◆ **WHAT YOU NEED TO DO**
Pick every line from the data that holds the word "middle".

◆ **GIVEN DATA**

==========

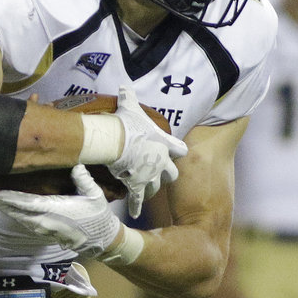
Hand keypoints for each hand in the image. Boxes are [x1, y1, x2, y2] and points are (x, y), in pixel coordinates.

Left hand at [0, 165, 122, 256]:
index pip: (27, 204)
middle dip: (3, 204)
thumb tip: (76, 165)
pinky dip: (17, 216)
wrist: (102, 239)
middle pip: (19, 212)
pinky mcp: (47, 232)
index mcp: (55, 210)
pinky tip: (11, 210)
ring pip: (21, 219)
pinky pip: (28, 224)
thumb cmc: (98, 215)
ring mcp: (46, 229)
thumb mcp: (95, 195)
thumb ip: (84, 180)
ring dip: (8, 210)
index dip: (10, 199)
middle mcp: (47, 221)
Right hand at [111, 85, 187, 217]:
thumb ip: (129, 97)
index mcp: (164, 144)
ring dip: (152, 188)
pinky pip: (139, 200)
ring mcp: (150, 175)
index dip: (177, 151)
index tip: (174, 152)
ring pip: (157, 188)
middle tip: (159, 174)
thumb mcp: (129, 107)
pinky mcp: (137, 186)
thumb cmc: (125, 123)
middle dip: (167, 174)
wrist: (116, 141)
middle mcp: (161, 162)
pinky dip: (136, 206)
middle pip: (173, 174)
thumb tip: (125, 86)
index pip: (181, 150)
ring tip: (144, 189)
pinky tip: (134, 212)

==========

◆ **ANSWER SECTION**
middle dip: (3, 204)
middle pip: (19, 212)
middle mcp: (47, 221)
middle tip: (159, 174)
middle dip: (167, 174)
middle mcp: (161, 162)
middle pip: (173, 174)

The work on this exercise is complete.